An unaltered copy of every line below is the expected output.

Source texts of formatted documents
↓↓↓
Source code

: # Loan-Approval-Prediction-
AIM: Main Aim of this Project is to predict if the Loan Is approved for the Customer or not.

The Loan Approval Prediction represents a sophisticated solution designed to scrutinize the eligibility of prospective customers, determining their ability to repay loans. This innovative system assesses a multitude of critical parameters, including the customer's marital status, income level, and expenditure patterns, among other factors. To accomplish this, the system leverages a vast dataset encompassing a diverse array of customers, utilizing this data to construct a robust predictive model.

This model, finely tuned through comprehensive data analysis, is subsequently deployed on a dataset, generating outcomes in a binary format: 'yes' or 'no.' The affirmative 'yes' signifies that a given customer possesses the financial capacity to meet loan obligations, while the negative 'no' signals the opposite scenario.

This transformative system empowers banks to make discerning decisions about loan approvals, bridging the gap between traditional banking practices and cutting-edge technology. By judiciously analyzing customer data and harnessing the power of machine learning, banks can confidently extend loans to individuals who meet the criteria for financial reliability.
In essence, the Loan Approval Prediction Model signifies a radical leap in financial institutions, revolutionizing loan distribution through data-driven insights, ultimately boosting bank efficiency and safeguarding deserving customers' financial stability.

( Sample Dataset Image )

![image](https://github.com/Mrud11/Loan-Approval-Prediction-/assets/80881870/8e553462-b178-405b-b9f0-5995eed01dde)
↑↑↑
RESPONSE TO THE TASK
Source code

: # Loan-Approval-Prediction-
AIM: Main Aim of this Project is to predict if the Loan Is approved for the Customer or not.

The Loan Approval Prediction represents a sophisticated solution designed to scrutinize the eligibility of prospective customers, determining their ability to repay loans. This innovative system assesses a multitude of critical parameters, including the customer's marital status, income level, and expenditure patterns, among other factors. To accomplish this, the system leverages a vast dataset encompassing a diverse array of customers, utilizing this data to construct a robust predictive model.

This model, finely tuned through comprehensive data analysis, is subsequently deployed on a dataset, generating outcomes in a binary format: 'yes' or 'no.' The affirmative 'yes' signifies that a given customer possesses the financial capacity to meet loan obligations, while the negative 'no' signals the opposite scenario.

This transformative system empowers banks to make discerning decisions about loan approvals, bridging the gap between traditional banking practices and cutting-edge technology. By judiciously analyzing customer data and harnessing the power of machine learning, banks can confidently extend loans to individuals who meet the criteria for financial reliability.
In essence, the Loan Approval Prediction Model signifies a radical leap in financial institutions, revolutionizing loan distribution through data-driven insights, ultimately boosting bank efficiency and safeguarding deserving customers' financial stability.

( Sample Dataset Image )

![image](https://github.com/Mrud11/Loan-Approval-Prediction-/assets/80881870/8e553462-b178-405b-b9f0-5995eed01dde)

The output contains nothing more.